Anxious Decades by Michael E. Parrish
Author:Michael E. Parrish
Language: eng
Format: epub
Publisher: W. W. Norton & Company
3
Launching the New Deal
The air suddenly changed, the wind blew through the corridors, a lot of old air blew out the windows. You suddenly felt, “By God, the air is fresh, it’s moving, life is resuming. ”
—RFC attorney Milton Katz
NADIR
After hearing Roosevelt deliver his inaugural address on March 4, 1933, the actress Lillian Gish said FDR seemed “to have been dipped in phosphorus,” so luminous were his words in contrast to the gray, blustery weather. The president’s firm, rich voice exuded resolution and confidence when he declared that “this great nation will endure as it has endured, will revive and will prosper.” The only thing Americans had to fear, he said, was fear itself, “nameless, unreasoning, unjustified terror which paralyzes needed efforts to convert retreat into advance.” He would ask Congress, he told the crowd before the Capitol, for “broad executive power to wage a war against the emergency, as great as the power that would be given to me if we were invaded by a foreign foe.”
It was a great address—more powerful in delivery than in substance, but even when heard a half century later it still retains its capacity to inspire an audience. Roosevelt knew, however, that the nation required more than eloquence and optimism. In the fourth winter of the Great Depression, America faced staggering problems, none greater than those stalking the nation’s banks on March 4.
Raymond Moley recalled one customer at his hometown bank in Ohio who told the teller: “If my money’s here, I don’t want it. If it’s not, I want it.” In the nation’s capital, where the potentates of the two major parties assembled for Roosevelt’s inauguration, hotels informed their guests that because of “unsettled banking conditions throughout the country, checks on out-of-town banks cannot be accepted.” Political power seemed to be about all Americans could transfer or exchange on March 4, 1933. “The bankers are descending on Washington. They seem utterly hopeless and defeated,” a visitor remarked to Justice Brandeis. “Well,” responded the old progressive, “aren’t they known as the Napoleons of finance?”

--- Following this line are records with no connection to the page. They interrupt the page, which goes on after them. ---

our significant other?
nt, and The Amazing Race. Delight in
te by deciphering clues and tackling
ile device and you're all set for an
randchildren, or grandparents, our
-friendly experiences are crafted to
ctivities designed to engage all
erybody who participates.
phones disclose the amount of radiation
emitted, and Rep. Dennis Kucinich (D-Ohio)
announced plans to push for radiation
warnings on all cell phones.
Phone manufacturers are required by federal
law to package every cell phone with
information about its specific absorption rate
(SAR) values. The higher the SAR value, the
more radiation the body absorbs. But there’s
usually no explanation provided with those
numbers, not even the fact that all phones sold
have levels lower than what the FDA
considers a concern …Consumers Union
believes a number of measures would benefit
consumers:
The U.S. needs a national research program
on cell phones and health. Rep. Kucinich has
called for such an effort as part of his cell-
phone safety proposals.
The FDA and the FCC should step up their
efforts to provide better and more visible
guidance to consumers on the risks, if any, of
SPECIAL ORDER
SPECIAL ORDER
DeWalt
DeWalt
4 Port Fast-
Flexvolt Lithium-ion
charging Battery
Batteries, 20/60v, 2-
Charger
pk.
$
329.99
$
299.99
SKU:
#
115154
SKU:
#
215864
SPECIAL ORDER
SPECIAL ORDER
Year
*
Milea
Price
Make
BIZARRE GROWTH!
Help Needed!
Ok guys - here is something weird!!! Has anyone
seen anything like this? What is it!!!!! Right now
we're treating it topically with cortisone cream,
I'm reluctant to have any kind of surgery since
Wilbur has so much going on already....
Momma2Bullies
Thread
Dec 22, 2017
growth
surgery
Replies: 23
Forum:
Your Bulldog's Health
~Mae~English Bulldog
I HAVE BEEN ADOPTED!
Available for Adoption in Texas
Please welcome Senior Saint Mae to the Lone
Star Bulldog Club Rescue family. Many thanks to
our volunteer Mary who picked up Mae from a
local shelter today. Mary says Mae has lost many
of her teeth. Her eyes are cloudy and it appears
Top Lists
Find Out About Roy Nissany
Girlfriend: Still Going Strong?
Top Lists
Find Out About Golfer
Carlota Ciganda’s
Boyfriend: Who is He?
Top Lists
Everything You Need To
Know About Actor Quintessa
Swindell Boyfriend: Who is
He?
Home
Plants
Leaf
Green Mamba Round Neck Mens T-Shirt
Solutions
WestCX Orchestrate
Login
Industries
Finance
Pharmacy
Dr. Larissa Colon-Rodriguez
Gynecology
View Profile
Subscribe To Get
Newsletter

Credit, the lubricant of capitalism, had virtually dried up. In the week before Roosevelt’s inauguration, terrified Europeans withdrew nearly $1 billion in gold from New York City banks alone. Americans everywhere hoarded currency. Even as FDR took the oath of office, over five thousand banks were already closed, including all of those in New York and Illinois, which had been shut down earlier in the day by order of the states’ governors. A de facto banking holiday already existed throughout the United States when Roosevelt officially proclaimed one on March 6 and called Congress into special session a week later to deal with the financial crisis. That Congress, led as never before by the president, stayed in session for a hundred days. And when it left town, the relationship between Americans and their national government would never again be quite the same.
SAVING CAPITALISM
How FDR, his advisers, and Congress dealt with the banking crisis in 1933 prefigured much of the legislation of the Hundred Days and the controversies that have swirled around the New Deal ever since.